AAAI Conference 2026 Conference Paper
Exploiting All Mamba Fusion for Efficient RGB-D Tracking
- Ge Ying
- Dawei Zhang
- Chengzhuan Yang
- Wei Liu
- Sang-Woon Jeon
- Hua Wang
- Changqin Huang
- Zhonglong Zheng
Despite the progress made through deep learning, existing Visual Object Tracking (VOT) frameworks struggle with real-world challenges. Recent approaches incorporate additional modalities like Depth, Thermal Infrared, and Language to enhance the robustness of VOT, particularly with the improvement of the depth sensor precision, facilitating RGB-D tracking. However, current RGB-D trackers often copy RGB tracking paradigms, leading to inefficiency due to two-stream architectures that fail to exploit heterogeneous features, and reliance on simplistic or large-parameter fusion methods.
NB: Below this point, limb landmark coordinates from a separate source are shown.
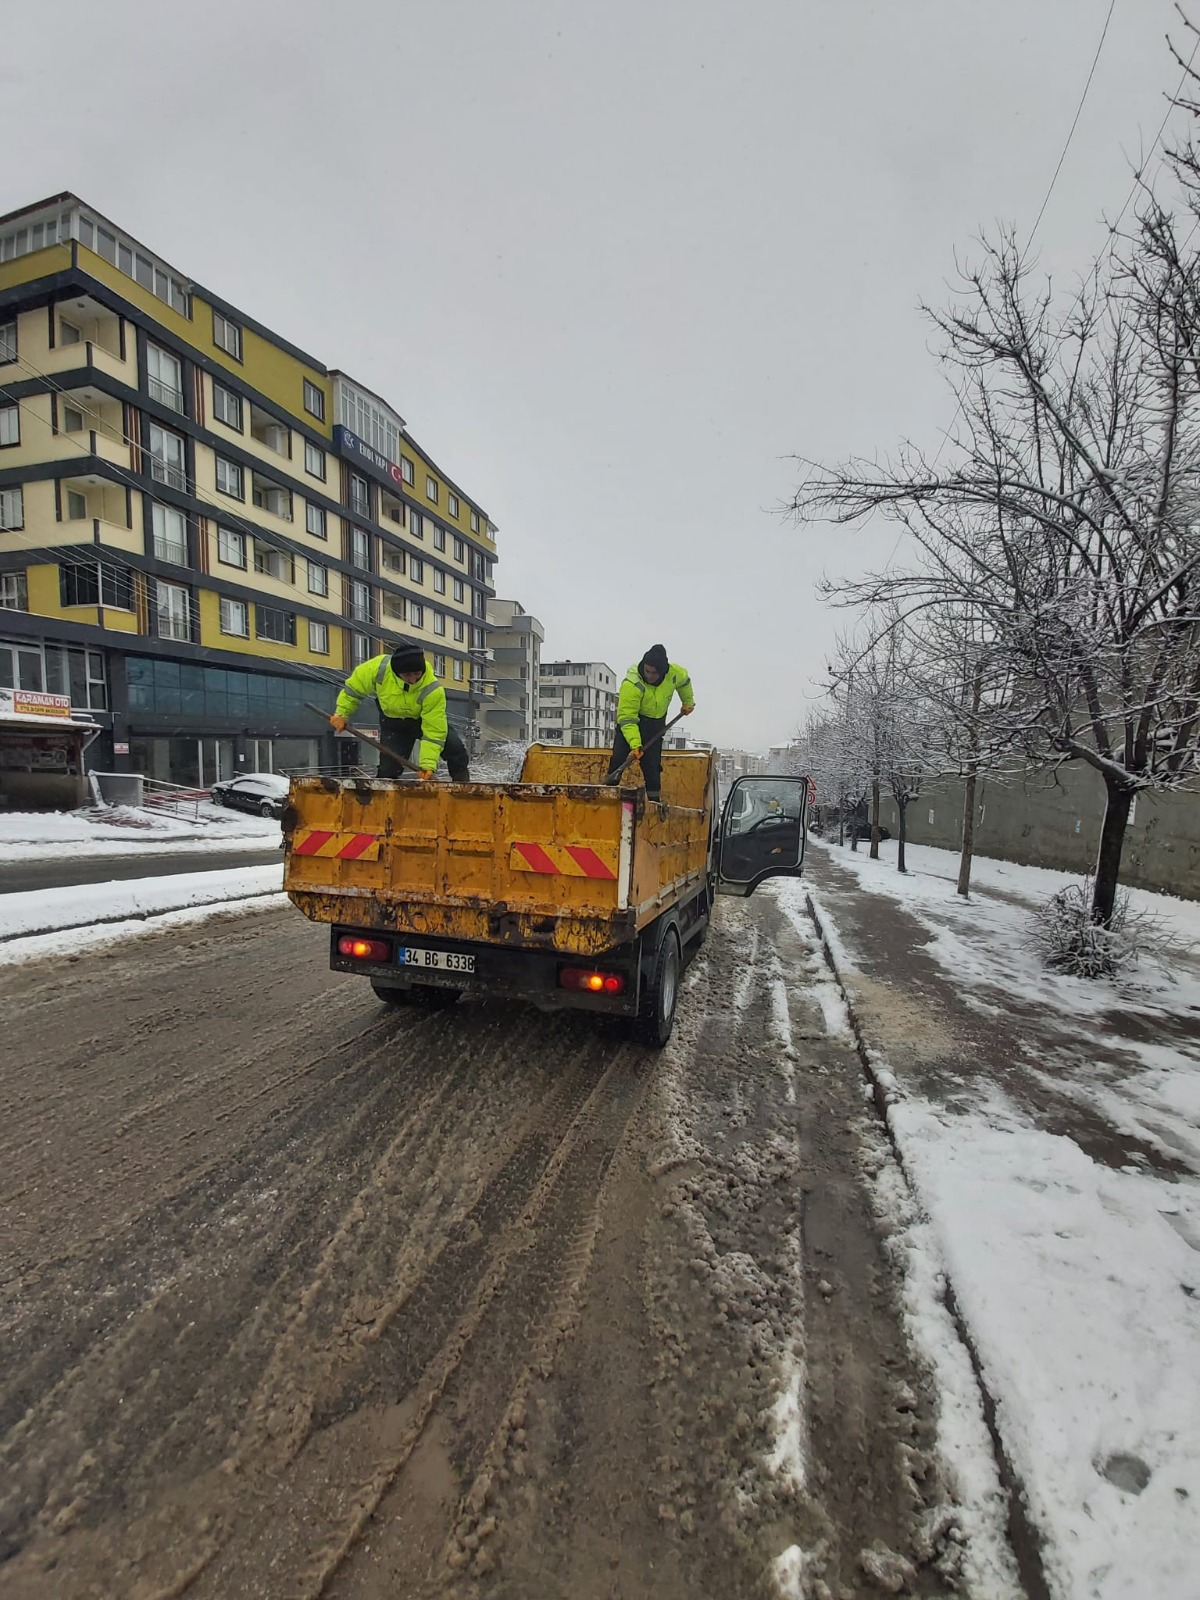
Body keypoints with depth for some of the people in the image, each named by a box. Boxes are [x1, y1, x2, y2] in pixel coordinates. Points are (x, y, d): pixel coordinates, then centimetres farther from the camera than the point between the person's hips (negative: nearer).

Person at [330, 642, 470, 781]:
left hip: (429, 718, -2)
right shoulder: (379, 667, -30)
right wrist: (341, 713, -4)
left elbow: (434, 730, -35)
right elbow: (354, 687, -9)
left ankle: (461, 783, 3)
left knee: (456, 750, -20)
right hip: (393, 722, 2)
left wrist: (428, 764, -40)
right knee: (388, 770, -4)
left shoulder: (432, 690, -37)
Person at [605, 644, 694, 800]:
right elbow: (627, 718, -33)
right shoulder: (631, 684, -32)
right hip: (631, 720, -3)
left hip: (656, 723, 3)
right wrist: (635, 744, -41)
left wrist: (688, 702, 24)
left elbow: (684, 681, 10)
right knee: (619, 759, -14)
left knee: (652, 765, 1)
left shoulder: (674, 673, -17)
To address these challenges, we propose AMTrack, a one-stream RGB-D tracker leveraging Mamba's linear complexity for simultaneous feature extraction and two-stage cross-modal feature fusion. Our innovation also includes a low-parameter Multimodal Mix Mamba (3M) module, which optimizes deep feature fusion and reduces computational overhead. The advantage of the 3M module stems from our Multimodal State Space Model (MSSM), a multimodal feature interaction component reconstructed based on SSM. Experiments across multiple RGB-D tracking datasets indicate that AMTrack achieves superior performance with lower parameters and memory demands compared to state-of-the-arts.